Teilhard de Chardin is one of the great minds of modern times. Even now it is impossible to adequately evaluate his impact on our thought. Back in the fifties when some official in the Vatican urged Pope John XX111 (now saint) to condemn Teilhard, he was said to have replied sharply "I most certainly will not condemn Teilhard...I do not want another Galileo on my hands". The future canonised saint was seeing far into the future.

What makes Teilhard a hero of mine was his great humility. He was born into a family that had preserved its Roman Catholic faith through revolution and persecution. The influence of his parents was enormous. When his mother died he wrote: 'It is to her that I owe all that is best in me.' What a tribute to a mother. On the other hand his father wrote in a private diary at the age of 85 shortly before his death an indirect tribute to his son: 'My life has been made up of sorrows and disappointments; I have had confidence in God, and now I see that it has been rounded of with a success I never hoped for or even imagined.'

There were two other events as well as his family that formed Teilhard's vision and faith - war and exile. Working for the medical corps as a stretcher-bearer in the trenches of the First World War, Teilhard grew up. For Teilhard the glass was always half full. So in the hell of Verdun, Teilhard experienced a heroism that inspired him to have great confidence in human beings. When you fuse that with the passionate devotion that Teilhard had to the Sacred Heart or the Human Heart of the Incarnate Christ, as Teilhard often referred to it, then you have a very solid foundation for a developing spiritual life.

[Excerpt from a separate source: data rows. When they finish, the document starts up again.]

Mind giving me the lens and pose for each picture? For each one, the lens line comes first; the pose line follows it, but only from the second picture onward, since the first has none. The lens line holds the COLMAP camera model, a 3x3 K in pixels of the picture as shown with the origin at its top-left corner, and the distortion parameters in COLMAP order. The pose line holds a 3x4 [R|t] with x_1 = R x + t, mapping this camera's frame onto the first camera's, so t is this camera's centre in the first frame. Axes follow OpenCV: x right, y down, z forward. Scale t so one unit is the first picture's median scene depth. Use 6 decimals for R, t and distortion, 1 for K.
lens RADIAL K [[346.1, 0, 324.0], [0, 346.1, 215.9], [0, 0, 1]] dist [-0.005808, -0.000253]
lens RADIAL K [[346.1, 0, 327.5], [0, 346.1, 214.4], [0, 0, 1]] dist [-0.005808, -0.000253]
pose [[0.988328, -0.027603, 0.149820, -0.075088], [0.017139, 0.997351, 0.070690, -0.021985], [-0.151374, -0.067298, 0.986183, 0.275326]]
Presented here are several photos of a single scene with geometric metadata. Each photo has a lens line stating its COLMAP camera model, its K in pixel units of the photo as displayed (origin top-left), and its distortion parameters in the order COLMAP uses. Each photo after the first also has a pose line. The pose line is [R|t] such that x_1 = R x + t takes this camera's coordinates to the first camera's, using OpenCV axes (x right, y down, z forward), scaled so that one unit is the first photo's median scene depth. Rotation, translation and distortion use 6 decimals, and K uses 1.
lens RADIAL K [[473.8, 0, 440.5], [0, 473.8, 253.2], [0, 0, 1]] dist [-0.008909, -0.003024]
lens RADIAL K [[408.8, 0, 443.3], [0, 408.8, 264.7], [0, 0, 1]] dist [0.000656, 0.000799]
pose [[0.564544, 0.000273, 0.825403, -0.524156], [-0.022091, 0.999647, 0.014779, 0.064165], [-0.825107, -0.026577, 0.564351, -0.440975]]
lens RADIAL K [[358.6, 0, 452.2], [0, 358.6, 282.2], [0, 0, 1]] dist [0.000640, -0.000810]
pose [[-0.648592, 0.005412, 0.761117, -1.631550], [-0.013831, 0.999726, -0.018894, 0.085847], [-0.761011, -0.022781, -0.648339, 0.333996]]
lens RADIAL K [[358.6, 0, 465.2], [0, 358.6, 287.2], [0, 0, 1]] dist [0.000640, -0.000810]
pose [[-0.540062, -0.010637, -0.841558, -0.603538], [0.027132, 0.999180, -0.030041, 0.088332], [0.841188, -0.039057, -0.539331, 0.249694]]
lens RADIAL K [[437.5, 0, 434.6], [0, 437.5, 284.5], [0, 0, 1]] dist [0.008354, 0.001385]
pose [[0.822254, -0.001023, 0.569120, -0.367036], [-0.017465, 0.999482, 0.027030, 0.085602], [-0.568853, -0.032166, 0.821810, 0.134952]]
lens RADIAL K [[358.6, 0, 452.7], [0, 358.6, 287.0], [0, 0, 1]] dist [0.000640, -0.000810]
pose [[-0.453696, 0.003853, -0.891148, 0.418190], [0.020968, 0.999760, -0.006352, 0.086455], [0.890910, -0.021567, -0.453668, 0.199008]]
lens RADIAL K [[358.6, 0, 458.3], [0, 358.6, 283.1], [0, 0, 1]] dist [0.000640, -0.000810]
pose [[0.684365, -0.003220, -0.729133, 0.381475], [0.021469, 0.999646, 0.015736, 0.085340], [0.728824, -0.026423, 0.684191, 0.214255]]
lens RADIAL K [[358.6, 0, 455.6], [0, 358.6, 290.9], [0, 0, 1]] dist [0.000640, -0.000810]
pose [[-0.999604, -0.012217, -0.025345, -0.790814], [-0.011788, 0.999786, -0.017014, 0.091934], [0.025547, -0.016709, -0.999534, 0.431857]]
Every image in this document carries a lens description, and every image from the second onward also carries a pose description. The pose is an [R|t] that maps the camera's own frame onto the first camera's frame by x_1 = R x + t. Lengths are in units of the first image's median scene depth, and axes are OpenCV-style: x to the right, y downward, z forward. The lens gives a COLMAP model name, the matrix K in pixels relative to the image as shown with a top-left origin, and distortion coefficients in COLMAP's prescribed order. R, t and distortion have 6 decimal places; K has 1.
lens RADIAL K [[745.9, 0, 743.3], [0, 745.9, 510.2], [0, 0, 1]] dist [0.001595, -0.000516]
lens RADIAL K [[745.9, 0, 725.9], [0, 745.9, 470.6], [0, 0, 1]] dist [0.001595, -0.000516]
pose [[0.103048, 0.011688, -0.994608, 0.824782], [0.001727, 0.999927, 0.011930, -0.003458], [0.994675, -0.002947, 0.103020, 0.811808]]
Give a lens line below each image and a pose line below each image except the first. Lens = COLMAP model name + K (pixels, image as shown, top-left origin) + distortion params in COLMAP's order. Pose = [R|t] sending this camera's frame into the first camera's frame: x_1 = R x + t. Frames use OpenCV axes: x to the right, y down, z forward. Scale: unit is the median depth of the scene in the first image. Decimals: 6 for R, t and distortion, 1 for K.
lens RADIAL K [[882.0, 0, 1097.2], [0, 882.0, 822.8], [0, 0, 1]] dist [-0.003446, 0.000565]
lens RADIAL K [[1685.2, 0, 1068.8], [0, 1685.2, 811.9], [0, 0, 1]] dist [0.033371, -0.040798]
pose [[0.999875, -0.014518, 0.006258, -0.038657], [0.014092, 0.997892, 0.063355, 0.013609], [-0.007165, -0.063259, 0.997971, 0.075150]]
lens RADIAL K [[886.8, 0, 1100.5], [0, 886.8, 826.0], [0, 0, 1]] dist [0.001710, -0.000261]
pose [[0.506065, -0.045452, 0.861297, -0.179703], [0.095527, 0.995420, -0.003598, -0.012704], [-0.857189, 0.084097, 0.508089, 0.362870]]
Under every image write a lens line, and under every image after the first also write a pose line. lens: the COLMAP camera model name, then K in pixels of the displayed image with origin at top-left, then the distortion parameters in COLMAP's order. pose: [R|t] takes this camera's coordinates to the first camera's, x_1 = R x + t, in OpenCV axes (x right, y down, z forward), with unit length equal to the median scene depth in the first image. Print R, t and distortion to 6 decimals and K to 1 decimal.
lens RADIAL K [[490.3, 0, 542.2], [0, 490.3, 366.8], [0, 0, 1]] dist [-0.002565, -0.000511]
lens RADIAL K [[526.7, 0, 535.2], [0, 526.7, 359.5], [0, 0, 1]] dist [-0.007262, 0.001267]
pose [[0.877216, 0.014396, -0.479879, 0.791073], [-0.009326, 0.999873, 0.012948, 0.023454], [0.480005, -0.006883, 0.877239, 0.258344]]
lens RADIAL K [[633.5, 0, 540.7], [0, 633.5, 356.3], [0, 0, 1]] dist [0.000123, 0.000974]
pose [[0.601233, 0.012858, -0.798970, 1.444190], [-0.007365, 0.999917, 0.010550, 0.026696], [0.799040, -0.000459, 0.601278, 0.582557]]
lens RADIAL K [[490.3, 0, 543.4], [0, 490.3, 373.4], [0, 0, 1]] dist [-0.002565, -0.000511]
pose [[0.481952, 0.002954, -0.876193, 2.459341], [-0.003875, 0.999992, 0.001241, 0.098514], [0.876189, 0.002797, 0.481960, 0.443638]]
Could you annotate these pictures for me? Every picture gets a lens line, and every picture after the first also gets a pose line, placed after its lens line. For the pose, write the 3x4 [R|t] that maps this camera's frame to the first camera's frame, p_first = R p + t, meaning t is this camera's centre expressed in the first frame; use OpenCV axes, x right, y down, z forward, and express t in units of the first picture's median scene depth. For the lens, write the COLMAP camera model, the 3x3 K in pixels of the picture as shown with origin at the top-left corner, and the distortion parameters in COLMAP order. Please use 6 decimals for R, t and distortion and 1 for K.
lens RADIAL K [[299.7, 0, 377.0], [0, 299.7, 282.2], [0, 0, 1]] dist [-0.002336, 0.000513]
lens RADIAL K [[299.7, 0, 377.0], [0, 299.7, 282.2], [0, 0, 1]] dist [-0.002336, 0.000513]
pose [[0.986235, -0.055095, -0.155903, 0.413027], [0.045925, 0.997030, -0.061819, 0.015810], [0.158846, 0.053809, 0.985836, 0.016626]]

From 1923 to 1946 Teilhard was banished to China. The cover was that he was engaged in research work on primitive man. Which by the he loved and was good at. But he was seen as a dangerous thinker and had to be got away from Rome and Europe. Teilhard accepted it in obedience and with humility. But Christ was at work also and during those years the relationship between Christ and Teilhard grew, (The vine and the branch). What emerges above all is the 'Cosmic Christ'. The ' Christ of St Paul...that is ' All in All ' (Colossians... Ephesians.. Romans.) becomes also central to Teilhard's faith.

Which brings us back to the newly weds...Harry and Meghan. The words of Teilhard quoted by Bishop Curry were very apt for the Royal occasion ...

" The time will come when, after harnessing the ether, the winds, the tides, and gravitation, we shall harness for God the energies of love. And, on that day, for the second time in the history of the world, man will have discovered fire. "

The Spirit ..of course is the Holy Spirit of Christ and The Father.

We wish Meghan and Harry that same Spirit that will make their love last to Eternity.

Pere Teilhard de Chardin SJ 1881-1955. Contemplative and Palaeontologist.